Activation of RAS through AT1R (1) induces vasoconstriction and formation of extracellular matrix and matrix metalloproteinases, (2) enhances migration and proliferation of vascular smooth muscle cells, (3) increases synthesis of plasminogen activator inhibitor (PAI-1), and (4) stimulates release of proinflammatory cytokines, including IL-6 and TNF-α.98
Hypertension induces damage to brain microcirculation, which contributes to the development of dementia. However, evidence on the benefit of RAS blockade on cognitive function has been controversial. The role of angiotensin IV on cognitive function has been described.105–107
A fully functional RAS exists in the skeletal muscle microvasculature. Studies have also confirmed that skeletal muscles generate Ang II locally.108–110 The polymorphism of the ACE gene is an important factor in determining physical performance.111 However, clinical studies are needed to confirm a role for blockade of RAS in muscle function.

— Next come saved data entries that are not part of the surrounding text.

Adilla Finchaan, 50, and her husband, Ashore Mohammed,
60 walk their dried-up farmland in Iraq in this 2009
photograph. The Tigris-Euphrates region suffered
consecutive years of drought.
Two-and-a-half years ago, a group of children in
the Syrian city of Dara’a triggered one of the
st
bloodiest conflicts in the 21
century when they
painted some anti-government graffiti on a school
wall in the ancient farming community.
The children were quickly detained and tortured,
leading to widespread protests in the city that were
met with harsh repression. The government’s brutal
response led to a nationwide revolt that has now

Clinical studies indicate a possible role of RAS in bone metabolism and fracture risk. Patients treated with an ACE inhibitor showed an increased bone mineral density and a reduced fracture risk.112–114 In addition, individuals with decreased ACE activity have a higher bone marrow density than individuals with increased ACE activity.115
RAS plays a broad role in vascular regulation, inflammation, oxidative stress, and apoptosis. Each of these molecular realms has been hypothesized to influence the aging phenotype. RAS also clearly influences multiple disease states with increasing age, and pharmaceuticals targeting these pathways are now a mainstay of treatment of many older adults. RAS blockade exerts potent antiatherosclerotic, antihypertensive, antiinflammatory, antiproliferative, and oxidative stress–lowering properties. Given the influence of RAS on frailty-related diseases and traits, and the age-related changes in this system that seem to accelerate these conditions, further evaluation on the causes, multisystemic interactions, and intervention development on RAS regulation is indicated.